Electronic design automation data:
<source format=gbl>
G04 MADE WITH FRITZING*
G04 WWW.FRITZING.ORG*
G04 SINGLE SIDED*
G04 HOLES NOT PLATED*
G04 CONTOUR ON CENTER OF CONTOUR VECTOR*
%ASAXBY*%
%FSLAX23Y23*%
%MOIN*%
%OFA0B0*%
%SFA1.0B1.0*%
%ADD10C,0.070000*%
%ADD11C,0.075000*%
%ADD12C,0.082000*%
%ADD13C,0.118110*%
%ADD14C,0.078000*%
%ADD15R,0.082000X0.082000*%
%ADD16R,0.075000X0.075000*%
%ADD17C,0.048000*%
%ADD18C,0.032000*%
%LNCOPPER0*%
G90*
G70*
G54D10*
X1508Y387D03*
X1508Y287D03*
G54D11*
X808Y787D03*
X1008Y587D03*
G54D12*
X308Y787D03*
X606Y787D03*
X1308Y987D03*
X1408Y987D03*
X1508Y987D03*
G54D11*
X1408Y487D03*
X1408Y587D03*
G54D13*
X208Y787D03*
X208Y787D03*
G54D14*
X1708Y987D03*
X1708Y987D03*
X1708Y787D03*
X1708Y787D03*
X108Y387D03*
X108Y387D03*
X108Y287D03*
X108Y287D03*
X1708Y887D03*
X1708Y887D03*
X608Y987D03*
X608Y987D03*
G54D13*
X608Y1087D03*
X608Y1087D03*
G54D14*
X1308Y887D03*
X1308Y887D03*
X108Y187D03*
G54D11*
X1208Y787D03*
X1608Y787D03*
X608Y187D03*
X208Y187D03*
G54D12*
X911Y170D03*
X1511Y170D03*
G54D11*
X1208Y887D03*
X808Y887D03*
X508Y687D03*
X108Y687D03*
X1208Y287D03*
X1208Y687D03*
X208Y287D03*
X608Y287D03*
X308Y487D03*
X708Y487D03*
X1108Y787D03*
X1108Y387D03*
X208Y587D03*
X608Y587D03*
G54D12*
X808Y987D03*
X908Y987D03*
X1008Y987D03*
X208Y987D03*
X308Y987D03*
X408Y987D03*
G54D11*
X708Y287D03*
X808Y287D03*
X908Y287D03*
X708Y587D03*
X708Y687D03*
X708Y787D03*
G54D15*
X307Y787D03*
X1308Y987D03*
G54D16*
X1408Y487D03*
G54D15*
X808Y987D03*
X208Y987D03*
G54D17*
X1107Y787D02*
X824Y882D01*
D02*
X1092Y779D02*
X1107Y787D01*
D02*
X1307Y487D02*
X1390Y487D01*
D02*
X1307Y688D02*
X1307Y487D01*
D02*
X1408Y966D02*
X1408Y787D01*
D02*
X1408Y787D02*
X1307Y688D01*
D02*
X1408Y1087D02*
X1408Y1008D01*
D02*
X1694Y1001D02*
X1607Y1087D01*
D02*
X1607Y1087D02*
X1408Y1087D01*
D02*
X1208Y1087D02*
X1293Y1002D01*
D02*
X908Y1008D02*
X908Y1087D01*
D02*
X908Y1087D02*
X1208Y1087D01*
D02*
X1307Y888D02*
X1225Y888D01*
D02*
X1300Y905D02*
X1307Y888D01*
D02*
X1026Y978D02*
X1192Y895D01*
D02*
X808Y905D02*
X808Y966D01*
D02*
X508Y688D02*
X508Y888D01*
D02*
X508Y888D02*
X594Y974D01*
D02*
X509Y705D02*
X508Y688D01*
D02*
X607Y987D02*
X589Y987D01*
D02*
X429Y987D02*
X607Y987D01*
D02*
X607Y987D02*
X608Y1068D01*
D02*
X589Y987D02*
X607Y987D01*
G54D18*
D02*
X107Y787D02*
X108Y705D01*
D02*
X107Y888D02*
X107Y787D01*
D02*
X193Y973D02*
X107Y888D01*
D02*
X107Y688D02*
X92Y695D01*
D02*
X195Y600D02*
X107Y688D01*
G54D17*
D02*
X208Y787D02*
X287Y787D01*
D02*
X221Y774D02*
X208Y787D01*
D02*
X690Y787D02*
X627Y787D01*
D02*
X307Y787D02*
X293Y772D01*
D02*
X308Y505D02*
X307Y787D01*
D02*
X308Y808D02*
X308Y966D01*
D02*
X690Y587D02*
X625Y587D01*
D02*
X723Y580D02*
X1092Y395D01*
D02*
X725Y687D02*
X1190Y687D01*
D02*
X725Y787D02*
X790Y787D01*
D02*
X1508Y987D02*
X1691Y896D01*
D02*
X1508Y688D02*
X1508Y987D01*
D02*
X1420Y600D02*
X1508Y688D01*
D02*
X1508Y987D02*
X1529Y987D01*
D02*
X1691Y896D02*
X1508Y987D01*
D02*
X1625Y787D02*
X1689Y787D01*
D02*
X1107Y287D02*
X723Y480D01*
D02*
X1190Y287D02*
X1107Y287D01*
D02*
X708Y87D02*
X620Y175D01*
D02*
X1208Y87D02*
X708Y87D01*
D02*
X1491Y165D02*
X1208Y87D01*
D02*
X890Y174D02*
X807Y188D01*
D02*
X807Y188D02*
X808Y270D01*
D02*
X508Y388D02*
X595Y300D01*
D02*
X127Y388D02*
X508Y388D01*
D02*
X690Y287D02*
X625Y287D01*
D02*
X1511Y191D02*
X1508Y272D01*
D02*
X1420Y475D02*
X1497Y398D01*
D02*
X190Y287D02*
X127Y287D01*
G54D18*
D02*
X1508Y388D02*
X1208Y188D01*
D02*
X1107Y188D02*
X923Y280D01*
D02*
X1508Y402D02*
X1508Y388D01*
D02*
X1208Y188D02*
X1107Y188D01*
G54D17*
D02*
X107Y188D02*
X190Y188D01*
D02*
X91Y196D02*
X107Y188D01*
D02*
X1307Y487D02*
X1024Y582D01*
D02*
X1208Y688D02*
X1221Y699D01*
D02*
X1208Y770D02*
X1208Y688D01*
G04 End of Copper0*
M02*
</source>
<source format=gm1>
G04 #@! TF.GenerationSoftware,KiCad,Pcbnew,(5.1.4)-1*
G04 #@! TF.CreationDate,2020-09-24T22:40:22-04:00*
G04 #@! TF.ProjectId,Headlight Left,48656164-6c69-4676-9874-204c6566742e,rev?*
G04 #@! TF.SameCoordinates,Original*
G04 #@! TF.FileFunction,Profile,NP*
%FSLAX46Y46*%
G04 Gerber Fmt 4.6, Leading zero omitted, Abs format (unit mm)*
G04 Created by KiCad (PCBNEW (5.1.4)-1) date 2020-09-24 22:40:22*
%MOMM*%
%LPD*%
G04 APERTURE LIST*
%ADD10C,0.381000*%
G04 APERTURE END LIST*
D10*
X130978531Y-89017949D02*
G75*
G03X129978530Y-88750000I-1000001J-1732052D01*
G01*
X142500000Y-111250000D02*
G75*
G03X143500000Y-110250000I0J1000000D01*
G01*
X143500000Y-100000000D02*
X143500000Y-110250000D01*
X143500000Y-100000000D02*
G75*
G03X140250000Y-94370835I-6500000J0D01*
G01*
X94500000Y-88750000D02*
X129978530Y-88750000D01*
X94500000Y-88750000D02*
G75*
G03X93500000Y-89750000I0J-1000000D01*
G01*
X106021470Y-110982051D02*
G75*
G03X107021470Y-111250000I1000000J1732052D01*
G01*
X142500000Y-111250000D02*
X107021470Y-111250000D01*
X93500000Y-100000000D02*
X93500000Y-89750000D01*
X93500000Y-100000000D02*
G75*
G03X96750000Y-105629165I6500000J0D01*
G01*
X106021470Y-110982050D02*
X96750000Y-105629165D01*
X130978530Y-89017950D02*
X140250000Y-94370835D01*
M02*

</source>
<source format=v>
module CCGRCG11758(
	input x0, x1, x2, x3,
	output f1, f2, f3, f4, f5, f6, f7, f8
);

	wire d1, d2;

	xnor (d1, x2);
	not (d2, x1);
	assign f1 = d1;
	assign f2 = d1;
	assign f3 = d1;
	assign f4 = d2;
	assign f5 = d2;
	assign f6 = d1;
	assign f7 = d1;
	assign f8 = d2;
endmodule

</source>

==

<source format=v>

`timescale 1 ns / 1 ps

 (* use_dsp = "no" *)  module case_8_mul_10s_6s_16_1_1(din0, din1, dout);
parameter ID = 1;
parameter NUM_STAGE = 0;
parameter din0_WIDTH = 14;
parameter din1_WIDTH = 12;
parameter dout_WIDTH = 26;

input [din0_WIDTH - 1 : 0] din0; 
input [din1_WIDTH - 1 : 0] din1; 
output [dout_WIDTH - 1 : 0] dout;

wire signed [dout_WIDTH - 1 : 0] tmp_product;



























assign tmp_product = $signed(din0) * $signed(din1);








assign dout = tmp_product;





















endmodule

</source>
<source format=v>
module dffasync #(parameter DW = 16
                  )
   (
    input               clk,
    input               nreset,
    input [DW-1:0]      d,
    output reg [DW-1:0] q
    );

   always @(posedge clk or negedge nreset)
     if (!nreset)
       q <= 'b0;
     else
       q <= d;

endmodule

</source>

...

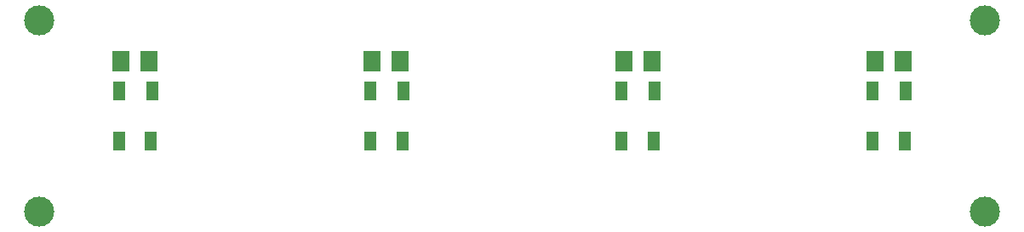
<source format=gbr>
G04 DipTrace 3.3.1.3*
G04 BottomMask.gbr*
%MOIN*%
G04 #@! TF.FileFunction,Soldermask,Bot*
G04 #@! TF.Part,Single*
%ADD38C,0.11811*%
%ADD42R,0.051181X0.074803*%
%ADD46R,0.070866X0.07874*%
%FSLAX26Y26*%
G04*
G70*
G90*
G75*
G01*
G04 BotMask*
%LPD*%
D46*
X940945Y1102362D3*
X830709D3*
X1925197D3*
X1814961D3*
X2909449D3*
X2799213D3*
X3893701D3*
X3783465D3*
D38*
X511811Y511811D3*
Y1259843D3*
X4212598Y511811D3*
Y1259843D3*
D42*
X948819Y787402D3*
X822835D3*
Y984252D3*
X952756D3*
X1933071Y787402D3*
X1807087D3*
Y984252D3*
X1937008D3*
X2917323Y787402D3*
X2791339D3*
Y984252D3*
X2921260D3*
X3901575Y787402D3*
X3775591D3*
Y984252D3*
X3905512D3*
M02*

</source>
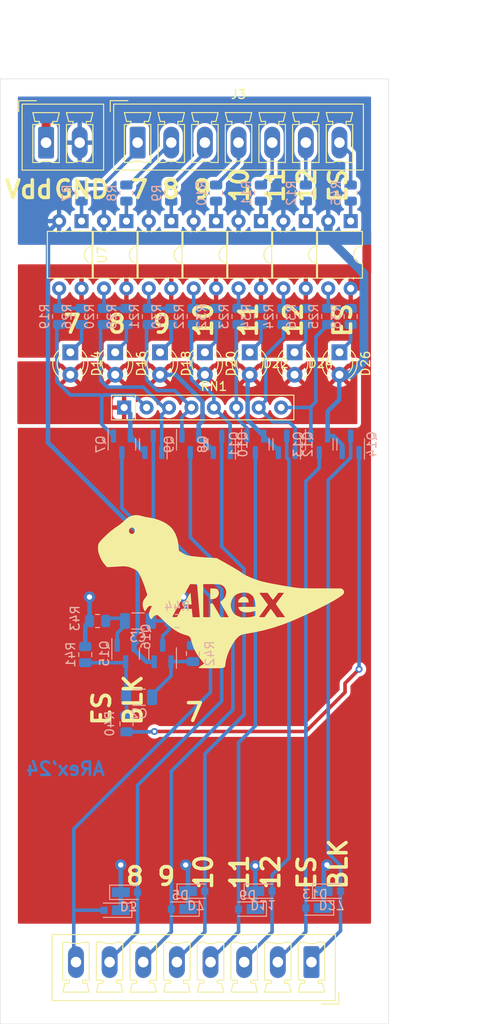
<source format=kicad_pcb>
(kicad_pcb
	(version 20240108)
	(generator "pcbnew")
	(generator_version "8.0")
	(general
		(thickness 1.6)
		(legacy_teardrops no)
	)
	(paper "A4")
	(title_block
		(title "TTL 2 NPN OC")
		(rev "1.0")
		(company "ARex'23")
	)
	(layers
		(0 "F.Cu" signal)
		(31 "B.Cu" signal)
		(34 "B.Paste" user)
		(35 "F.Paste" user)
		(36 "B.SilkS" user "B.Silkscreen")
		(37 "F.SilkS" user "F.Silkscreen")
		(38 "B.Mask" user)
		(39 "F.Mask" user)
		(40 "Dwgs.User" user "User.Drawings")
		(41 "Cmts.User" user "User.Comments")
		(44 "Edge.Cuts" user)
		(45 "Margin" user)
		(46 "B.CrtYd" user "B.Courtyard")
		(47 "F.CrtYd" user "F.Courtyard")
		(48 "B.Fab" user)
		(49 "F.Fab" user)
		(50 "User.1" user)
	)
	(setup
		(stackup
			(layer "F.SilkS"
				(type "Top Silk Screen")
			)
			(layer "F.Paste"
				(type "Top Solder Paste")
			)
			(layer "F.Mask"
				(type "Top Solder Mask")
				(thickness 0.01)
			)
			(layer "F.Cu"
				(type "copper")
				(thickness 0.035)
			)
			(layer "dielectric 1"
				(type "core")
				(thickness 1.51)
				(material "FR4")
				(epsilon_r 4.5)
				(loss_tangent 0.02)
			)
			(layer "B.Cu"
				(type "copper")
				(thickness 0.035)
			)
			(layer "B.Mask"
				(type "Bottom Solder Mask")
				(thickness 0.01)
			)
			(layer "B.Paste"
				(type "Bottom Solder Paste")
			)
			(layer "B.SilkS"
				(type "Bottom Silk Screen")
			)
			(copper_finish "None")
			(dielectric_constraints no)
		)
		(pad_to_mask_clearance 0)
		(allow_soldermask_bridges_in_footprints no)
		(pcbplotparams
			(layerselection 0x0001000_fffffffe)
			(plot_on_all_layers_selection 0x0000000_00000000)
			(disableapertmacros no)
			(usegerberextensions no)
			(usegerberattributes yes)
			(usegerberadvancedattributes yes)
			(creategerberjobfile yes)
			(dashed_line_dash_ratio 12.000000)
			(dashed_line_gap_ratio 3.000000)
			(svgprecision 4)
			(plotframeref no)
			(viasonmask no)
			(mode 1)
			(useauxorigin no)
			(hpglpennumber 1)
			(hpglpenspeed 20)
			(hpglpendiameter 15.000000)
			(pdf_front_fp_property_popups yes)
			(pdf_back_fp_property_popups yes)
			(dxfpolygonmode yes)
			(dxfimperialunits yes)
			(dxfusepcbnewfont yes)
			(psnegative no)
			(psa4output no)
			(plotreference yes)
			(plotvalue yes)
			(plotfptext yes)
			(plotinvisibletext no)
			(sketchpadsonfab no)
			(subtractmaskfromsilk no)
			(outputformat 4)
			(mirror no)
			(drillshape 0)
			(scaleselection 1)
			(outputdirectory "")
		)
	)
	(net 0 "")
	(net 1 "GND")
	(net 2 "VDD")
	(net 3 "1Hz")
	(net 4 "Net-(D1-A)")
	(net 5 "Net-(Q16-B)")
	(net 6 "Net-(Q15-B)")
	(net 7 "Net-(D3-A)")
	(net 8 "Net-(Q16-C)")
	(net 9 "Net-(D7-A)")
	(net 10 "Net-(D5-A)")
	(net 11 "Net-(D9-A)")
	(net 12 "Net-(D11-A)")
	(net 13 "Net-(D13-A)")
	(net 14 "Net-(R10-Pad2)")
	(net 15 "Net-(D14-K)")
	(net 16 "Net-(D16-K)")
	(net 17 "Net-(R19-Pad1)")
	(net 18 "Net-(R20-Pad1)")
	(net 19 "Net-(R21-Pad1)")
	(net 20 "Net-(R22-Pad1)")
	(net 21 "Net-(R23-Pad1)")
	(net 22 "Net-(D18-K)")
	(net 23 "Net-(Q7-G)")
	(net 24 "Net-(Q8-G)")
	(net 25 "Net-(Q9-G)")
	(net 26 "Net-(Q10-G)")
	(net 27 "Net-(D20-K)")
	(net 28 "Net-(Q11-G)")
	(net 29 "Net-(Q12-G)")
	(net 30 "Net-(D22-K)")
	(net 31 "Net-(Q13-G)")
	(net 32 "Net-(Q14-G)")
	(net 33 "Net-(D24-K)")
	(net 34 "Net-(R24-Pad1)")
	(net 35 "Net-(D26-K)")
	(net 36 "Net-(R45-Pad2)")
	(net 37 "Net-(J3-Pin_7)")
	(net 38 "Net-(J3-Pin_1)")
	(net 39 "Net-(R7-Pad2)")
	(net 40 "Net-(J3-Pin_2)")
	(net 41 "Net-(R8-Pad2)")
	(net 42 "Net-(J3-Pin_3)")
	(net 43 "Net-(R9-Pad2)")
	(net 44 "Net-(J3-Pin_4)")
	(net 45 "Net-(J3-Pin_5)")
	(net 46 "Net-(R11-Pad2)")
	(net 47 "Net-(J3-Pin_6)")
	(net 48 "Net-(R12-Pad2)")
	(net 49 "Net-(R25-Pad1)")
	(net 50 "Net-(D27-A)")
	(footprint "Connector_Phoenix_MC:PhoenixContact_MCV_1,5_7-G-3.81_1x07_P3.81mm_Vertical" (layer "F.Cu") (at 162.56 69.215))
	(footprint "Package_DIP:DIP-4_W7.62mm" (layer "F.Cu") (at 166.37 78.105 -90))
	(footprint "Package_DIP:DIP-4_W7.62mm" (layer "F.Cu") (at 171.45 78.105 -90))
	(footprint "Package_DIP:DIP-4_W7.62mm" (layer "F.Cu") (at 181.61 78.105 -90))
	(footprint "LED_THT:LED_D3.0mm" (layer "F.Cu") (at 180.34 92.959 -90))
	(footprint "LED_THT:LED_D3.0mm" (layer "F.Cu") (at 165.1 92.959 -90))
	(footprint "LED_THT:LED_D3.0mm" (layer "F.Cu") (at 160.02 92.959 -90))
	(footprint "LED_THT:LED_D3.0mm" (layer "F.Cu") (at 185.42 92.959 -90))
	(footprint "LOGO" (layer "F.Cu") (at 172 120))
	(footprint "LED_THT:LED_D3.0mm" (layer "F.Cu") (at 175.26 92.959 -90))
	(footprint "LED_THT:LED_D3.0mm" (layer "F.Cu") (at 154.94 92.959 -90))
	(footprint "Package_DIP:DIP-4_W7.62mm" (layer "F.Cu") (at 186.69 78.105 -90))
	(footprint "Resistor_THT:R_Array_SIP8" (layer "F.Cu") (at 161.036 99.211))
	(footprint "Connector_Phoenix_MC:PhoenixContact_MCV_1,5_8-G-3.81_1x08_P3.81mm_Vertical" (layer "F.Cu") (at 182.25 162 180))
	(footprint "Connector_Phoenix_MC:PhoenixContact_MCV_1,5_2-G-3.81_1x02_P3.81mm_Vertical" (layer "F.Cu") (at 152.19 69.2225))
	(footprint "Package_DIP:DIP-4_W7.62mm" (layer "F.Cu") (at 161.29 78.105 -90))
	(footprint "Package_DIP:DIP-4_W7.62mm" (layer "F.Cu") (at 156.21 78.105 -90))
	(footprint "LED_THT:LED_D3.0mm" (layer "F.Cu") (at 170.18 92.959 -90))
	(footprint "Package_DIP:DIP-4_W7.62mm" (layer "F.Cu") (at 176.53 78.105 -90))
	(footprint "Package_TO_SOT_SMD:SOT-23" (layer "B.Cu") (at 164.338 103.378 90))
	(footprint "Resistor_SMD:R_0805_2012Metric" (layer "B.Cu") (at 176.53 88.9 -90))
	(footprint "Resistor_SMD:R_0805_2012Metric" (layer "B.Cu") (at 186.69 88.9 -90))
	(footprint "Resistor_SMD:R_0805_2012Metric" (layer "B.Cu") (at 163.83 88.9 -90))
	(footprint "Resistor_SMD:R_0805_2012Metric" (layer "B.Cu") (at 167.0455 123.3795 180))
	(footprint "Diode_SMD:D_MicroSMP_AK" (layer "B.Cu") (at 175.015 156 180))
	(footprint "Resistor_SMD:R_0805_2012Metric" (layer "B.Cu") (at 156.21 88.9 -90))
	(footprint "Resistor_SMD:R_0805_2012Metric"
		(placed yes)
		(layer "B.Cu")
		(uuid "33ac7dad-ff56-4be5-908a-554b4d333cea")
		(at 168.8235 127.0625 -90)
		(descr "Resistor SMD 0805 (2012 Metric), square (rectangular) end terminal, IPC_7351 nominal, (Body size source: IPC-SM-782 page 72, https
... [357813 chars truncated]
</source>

Task directions
The number alone, please: how many lines in the data contain the string "nreset"?

Exercise solution
3